Renal histology in Ntn1^+/− mice exposed to renal ischemia or age-, weight-, and gender-matched littermate controls (Ntn1^+/+) were subjected to 30 minutes of left renal artery ischemia. Renal histology was obtained after 24 hours of reperfusion. (A–D) Representative H&E staining (400×). Arrow marks destructed tubules. (E) Quantification of histological tissue damage assessed by Jablonski index.

Figure 6. Renal inflammatory changes in Ntn1^+/− mice following ischemia.

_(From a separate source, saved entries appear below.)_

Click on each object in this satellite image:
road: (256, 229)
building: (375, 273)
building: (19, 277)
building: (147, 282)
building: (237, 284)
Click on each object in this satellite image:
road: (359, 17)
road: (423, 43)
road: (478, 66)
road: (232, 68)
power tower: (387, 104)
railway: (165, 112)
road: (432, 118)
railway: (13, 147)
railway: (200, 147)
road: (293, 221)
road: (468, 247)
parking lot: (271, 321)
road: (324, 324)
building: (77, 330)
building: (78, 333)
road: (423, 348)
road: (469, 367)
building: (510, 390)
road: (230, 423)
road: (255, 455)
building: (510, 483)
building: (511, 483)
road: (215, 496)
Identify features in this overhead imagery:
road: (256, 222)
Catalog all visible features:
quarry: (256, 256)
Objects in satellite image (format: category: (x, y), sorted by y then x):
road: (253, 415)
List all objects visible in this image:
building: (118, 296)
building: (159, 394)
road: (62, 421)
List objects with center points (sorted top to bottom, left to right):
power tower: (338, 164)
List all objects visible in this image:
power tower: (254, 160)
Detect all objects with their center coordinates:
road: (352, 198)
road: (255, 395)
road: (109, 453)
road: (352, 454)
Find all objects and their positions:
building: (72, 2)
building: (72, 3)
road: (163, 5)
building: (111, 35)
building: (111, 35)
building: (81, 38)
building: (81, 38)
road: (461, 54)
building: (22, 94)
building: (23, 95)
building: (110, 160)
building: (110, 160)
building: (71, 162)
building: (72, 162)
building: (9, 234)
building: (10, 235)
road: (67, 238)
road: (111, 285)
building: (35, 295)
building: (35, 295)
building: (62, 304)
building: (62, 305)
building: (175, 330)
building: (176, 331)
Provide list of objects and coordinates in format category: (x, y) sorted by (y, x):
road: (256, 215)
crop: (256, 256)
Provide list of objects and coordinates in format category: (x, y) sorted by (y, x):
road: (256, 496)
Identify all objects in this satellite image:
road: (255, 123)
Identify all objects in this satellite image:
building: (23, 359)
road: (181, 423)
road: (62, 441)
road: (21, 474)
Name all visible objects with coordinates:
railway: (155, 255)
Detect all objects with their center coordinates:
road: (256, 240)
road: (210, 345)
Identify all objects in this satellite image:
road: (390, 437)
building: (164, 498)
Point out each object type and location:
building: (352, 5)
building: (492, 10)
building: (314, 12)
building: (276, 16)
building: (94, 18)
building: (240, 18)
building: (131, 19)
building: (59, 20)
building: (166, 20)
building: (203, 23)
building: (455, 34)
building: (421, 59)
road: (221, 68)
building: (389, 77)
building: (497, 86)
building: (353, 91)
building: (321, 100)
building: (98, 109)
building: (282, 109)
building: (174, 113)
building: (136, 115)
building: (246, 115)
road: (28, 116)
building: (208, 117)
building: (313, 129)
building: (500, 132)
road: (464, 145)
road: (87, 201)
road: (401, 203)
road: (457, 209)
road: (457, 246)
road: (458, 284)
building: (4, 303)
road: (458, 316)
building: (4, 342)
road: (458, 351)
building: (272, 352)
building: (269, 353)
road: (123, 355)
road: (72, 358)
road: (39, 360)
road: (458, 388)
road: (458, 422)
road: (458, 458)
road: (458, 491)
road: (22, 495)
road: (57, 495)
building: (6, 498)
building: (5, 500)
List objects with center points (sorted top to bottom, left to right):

Ntn1^+/− mice and their respective age-, weight-, and gender-matched littermate controls (Ntn1^+/+) were subjected to 30 minutes of left renal artery ischemia. (A–D) Neutrophil staining. Arrows indicate neutrophils (magnification 400×). (E) Quantification of neutrophil tissue accumulation by measurement of myeloperoxidase (MPO). (F) TNF-α and (G) interleukin-6 (IL-6) and (H) interleukin-10 (IL-10) were assessed by real-time RT-PCR from renal tissues. Data were calculated relative to ß-actin and are expressed as fold change compared to sham-operated animals without ischemia (−I). Data are representative of four to six independent experiments for each experimental condition (mean ± SD).

Figure 7. Reconstitution of Ntn1^+/− mice with exogenous netrin-1.

Renal function and inflammation in mice with partial deficiency for netrin-1 (Ntn1^+/−) treated with exogenous netrin (5 µg/mouse I.V.) or vehicle prior to 30 minutes of renal ischemia. (A) Glomerular filtration rate (as measured by FITC-inulin clearance) was measured after 1 hour of reperfusion. (B) Quantification of neutrophil tissue accumulation by measurement of myeloperoxidase (MPO) (mean ± SD; n = 6–8).